精子の形態を調べる精密検査、クルーガーテストの結果が基準値を下回り、ご主人の精液所見のデータが少しずつ低下していることから、ステップアップの時期を検討中です。
石原先生 女性ほどではないにしても、男性も加齢とともに少しずつ精巣の機能が低下し、妊娠率が下がるといわれています。
一度、人工授精をされたということですが、3回くらい行って結果が出ない時は、やはり主治医のおっしゃる通り、顕微授精に進むべきだと思います。
その前に、できれば男性も精液検査だけでなく、男性不妊専門医に詳しく診察を受けておかれたほうがいいでしょう。
もし精索静脈瘤や炎症のせいで精子形成に 何らかの影響が生じているとしたら、精子の状態を改善してから顕微授精に臨んだほうがよいと思います。
手術で精液所見が大きく改善できれば、顕微授精だけでなく、人工授精で妊娠を目指せる可能性も出てきます。

サプリや漢方は個人差も

ご相談のように、サプリメントや生活習慣の改善などによって、精液のデータを上げることは難しいのでしょうか?
石原先生 サプリメントや漢方薬の服用については、効果のある人にはあるといったところでしょうか。
精巣で精子がつくられて精液中に出てくるまでに、およそ2カ月かかります。
さまざまな薬を試しても効果が現れるまでに時間がかかりますので、あくまでも補助的な治療ととらえたほうがよいでしょう。
奥さまの年齢も考慮すると、そうのんびり治療にかける時間はないはず。
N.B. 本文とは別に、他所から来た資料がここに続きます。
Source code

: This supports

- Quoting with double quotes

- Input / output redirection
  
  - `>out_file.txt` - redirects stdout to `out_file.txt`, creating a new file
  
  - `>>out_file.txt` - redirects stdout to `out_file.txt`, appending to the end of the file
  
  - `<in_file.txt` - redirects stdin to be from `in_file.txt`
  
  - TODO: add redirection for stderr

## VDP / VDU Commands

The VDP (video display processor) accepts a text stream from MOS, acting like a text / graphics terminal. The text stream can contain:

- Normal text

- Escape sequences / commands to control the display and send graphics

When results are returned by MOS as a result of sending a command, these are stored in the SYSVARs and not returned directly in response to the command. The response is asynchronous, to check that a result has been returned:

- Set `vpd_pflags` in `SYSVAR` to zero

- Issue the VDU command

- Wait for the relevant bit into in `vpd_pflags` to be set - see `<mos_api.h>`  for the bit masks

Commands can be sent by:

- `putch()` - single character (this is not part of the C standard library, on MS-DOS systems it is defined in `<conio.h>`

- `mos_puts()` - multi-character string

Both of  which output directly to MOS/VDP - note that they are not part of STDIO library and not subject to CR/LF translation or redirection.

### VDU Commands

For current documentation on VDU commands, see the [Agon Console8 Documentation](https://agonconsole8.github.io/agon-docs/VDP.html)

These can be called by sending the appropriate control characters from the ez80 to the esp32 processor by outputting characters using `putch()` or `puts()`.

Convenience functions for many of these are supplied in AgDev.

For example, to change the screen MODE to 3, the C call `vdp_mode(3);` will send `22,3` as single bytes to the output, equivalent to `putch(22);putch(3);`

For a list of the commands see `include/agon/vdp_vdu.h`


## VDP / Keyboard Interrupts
できるだけ早い時期に専門医にかかるべきです。

手法と妊娠率を同時に考える

先生から治療法の選択について、アドバイスをお願いします。
石原先生 体外受精において、卵胞の発育を見ながら排卵誘発剤を計画的に使用する方法を、調節卵巣刺激といいます。
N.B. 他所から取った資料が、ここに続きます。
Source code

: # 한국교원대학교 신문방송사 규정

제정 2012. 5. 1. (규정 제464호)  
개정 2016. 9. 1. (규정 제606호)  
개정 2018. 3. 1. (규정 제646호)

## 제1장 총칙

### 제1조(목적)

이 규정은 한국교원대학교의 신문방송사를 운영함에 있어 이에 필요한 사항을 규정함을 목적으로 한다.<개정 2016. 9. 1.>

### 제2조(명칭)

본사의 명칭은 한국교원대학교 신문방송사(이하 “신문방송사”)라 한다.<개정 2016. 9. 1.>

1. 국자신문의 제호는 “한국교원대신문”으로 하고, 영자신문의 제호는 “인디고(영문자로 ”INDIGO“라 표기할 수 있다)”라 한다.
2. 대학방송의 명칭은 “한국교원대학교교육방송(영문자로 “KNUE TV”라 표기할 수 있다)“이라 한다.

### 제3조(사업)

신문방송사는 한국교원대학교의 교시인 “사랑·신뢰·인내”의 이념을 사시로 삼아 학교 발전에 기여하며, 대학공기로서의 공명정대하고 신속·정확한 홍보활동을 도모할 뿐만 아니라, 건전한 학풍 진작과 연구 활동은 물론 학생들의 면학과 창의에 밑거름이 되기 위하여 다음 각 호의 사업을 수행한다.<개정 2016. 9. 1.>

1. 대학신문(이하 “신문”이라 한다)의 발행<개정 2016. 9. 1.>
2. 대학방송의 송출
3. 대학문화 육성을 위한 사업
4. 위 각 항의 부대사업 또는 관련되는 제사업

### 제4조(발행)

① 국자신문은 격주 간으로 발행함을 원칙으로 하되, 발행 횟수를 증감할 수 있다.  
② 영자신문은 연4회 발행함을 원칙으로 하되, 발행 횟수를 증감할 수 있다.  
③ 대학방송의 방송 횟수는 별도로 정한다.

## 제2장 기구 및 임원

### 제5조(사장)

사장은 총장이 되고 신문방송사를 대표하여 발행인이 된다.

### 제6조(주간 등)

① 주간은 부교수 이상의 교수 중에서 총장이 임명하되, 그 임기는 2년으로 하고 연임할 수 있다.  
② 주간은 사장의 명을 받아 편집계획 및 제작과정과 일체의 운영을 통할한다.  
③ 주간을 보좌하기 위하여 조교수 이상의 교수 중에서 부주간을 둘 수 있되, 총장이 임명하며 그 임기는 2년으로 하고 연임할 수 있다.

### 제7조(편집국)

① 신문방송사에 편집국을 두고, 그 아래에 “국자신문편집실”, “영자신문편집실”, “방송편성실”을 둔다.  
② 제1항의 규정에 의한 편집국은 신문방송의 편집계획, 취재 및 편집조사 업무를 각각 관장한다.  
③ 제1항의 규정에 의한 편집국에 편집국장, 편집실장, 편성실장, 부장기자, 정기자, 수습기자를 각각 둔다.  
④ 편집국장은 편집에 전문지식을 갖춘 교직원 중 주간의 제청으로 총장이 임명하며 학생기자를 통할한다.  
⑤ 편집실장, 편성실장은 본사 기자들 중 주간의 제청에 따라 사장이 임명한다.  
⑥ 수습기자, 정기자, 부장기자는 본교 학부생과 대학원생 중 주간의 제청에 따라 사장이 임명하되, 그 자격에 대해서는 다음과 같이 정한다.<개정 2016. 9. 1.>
大きく分けるとロング法、ショート法、アンタゴニスト法となりますが、患者さんには抵抗があるという方もたくさんいらっしゃいます。
自然に近く、体に優しい刺激法としては、クロミッド ®やフェマーラ ® などの内服の後、卵胞の様子を見ながら注射をして採卵するマイルド法という体に負担の少ない方法もあります。
ただし、注射や副作用の量が少なければ、それだけ採卵できる卵子の数も少なくなるので、どうしても妊娠率は低くなります。
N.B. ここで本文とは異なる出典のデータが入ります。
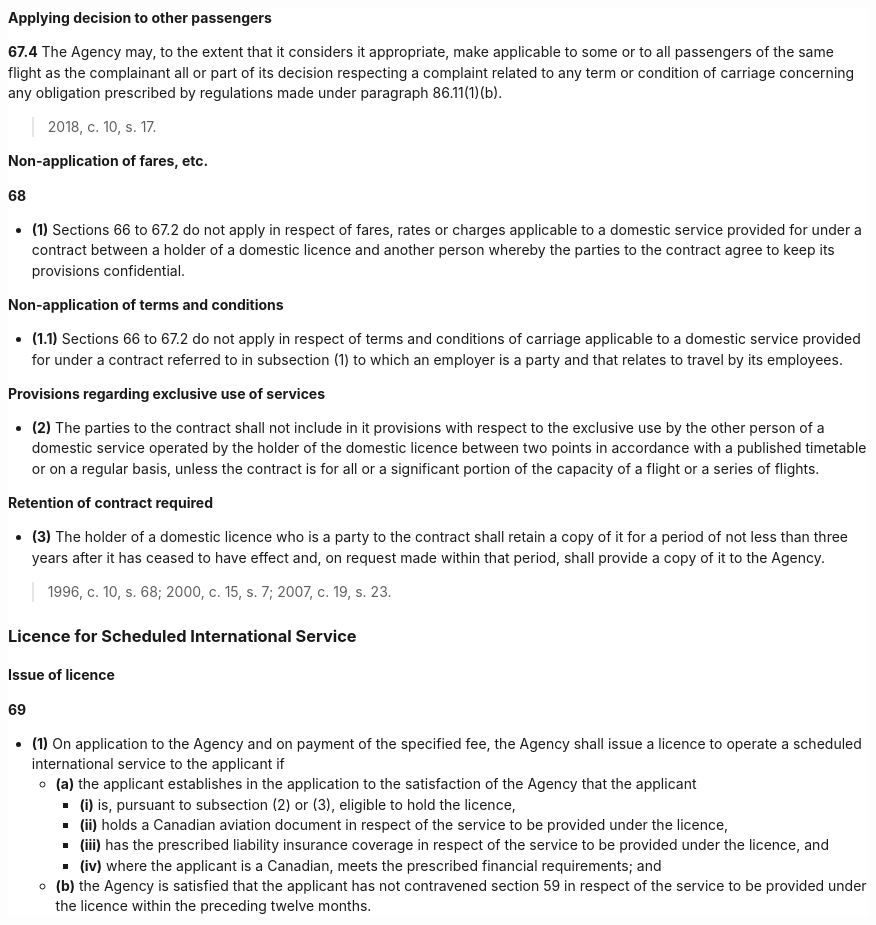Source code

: 



**Applying decision to other passengers**

**67.4** The Agency may, to the extent that it considers it appropriate, make applicable to some or to all passengers of the same flight as the complainant all or part of its decision respecting a complaint related to any term or condition of carriage concerning any obligation prescribed by regulations made under paragraph 86.11(1)(b).
> 2018, c. 10, s. 17.





**Non-application of fares, etc.**

**68** 

- **(1)** Sections 66 to 67.2 do not apply in respect of fares, rates or charges applicable to a domestic service provided for under a contract between a holder of a domestic licence and another person whereby the parties to the contract agree to keep its provisions confidential.

**Non-application of terms and conditions**

- **(1.1)** Sections 66 to 67.2 do not apply in respect of terms and conditions of carriage applicable to a domestic service provided for under a contract referred to in subsection (1) to which an employer is a party and that relates to travel by its employees.

**Provisions regarding exclusive use of services**

- **(2)** The parties to the contract shall not include in it provisions with respect to the exclusive use by the other person of a domestic service operated by the holder of the domestic licence between two points in accordance with a published timetable or on a regular basis, unless the contract is for all or a significant portion of the capacity of a flight or a series of flights.

**Retention of contract required**

- **(3)** The holder of a domestic licence who is a party to the contract shall retain a copy of it for a period of not less than three years after it has ceased to have effect and, on request made within that period, shall provide a copy of it to the Agency.
> 1996, c. 10, s. 68; 2000, c. 15, s. 7; 2007, c. 19, s. 23.





### Licence for Scheduled International Service



**Issue of licence**

**69** 

- **(1)** On application to the Agency and on payment of the specified fee, the Agency shall issue a licence to operate a scheduled international service to the applicant if
	- **(a)** the applicant establishes in the application to the satisfaction of the Agency that the applicant
		- **(i)** is, pursuant to subsection (2) or (3), eligible to hold the licence,
		- **(ii)** holds a Canadian aviation document in respect of the service to be provided under the licence,
		- **(iii)** has the prescribed liability insurance coverage in respect of the service to be provided under the licence, and
		- **(iv)** where the applicant is a Canadian, meets the prescribed financial requirements; and
	- **(b)** the Agency is satisfied that the applicant has not contravened section 59 in respect of the service to be provided under the licence within the preceding twelve months.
最も体に負担のかからない体外受精の方法 としては、排卵誘発剤を使わず、自然の生理周期に合わせて卵胞チェックをしながら採卵する完全自然周期という選択肢もあります。
1回あたりの妊娠率はマイルド法よりさらに低下します。
最終的にどの方法を選択するかは希望を伝 え、医師との相談で決めていくことになるでしょう。
採卵や受精卵の培養には費用がかかりますので、体外受精や顕微授精は1回1回の治療費も高額になります。
そのためにも男性側の精子をつくる環境もできるだけ改善しておかれるといいでしょう。